In the book of Analysis on Manifolds by Munkres, at page 202, it is asked that
Let $A$ be open in $\mathbb{R}^k$; şet $f:A\to \mathbb{R}$ be of class $C^r$. Show that the graph of $f$ is a $k-$manifold in $\mathbb{R}^{k+1}$.
What I have done is that
Define $\alpha:\mathbb{R}^k \to \mathbb{R}^{k+1}$ by $\alpha(x) = (x,f(x))$, then it is clear that $\alpha\in C^r$ is bijective and $D\alpha$ is nonsingular for $x\in A$. However, to show the continuity of $\alpha^{-1} : \mathbb{R}^{k+1} \to \mathbb{R}^k$ by $$\alpha(x_1,..,x_k,f(x_1,...,x_k)) = (x_1,...,x_k)$$, I took a open set $C$ in $R^k$, but then realised that the domain of $\alpha^{-1}$ is of measure zero in $\mathbb{R}^{k+1}$, and it is non-empty, so it is neither open nor contained any open set in $\mathbb{R}^{k+1}$, so $\alpha (C)$ cannot be open, hence $\alpha^{-1}$ cannot be continuos, which feels like as if I'm missing something that is right in front of my eyes.
Therefore, my question is that is my reasoning correct ? If not, what am I missing in here ?
Your mistake is claiming that $\alpha$ is bijective.

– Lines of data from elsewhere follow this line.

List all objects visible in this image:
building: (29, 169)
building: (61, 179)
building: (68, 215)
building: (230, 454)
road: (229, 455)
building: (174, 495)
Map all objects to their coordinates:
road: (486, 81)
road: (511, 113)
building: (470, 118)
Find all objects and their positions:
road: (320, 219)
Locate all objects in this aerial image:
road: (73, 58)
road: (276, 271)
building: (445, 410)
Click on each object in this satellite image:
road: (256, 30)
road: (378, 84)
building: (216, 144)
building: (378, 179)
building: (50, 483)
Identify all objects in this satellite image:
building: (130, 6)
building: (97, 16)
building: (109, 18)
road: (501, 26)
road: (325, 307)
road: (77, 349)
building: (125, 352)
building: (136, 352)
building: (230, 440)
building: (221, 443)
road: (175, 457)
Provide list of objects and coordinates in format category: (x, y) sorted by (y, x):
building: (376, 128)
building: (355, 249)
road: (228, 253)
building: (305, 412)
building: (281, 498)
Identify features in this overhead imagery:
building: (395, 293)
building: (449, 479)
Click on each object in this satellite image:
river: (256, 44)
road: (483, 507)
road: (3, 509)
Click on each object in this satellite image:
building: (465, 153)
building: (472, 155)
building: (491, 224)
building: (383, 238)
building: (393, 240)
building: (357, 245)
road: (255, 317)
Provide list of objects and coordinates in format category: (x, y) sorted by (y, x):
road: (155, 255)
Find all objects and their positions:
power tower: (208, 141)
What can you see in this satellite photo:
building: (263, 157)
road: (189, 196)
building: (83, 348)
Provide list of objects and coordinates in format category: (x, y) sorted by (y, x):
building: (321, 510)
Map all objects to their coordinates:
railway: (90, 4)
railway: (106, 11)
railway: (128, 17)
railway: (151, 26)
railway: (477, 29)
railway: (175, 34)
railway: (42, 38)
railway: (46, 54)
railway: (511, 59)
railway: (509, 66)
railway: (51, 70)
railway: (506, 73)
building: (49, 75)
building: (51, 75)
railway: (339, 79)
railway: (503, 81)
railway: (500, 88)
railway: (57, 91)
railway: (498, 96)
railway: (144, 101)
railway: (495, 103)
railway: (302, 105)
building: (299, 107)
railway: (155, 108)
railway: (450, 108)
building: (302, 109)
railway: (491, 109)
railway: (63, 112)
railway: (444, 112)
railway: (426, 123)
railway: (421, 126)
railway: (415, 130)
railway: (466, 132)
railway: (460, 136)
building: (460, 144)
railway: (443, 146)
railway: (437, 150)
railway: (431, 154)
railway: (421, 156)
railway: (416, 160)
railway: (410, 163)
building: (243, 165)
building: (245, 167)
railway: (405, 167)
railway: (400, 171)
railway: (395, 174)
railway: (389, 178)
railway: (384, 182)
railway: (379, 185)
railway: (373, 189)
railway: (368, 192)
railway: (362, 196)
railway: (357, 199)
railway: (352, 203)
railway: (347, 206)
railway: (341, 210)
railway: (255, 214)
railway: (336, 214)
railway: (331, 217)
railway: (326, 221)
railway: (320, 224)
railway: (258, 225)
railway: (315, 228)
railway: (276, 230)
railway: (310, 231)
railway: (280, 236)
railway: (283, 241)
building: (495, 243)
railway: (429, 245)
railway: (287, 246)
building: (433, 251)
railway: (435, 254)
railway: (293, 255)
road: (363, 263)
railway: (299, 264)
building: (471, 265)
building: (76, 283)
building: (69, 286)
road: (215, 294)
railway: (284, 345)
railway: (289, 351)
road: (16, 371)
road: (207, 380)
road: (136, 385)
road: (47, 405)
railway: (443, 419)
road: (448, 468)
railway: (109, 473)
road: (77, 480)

In fact, $\alpha$ is pretty far from bijective, as its domain is only the graph of the function $f$. Therefore, for any $x\in\mathbb R^k$, the element $(x, f(x))$ is in the domain of $\alpha$, but all other elements of the form $(x, c)$ where $c\in\mathbb R$ and $c\neq f(x)$ are not in the domain.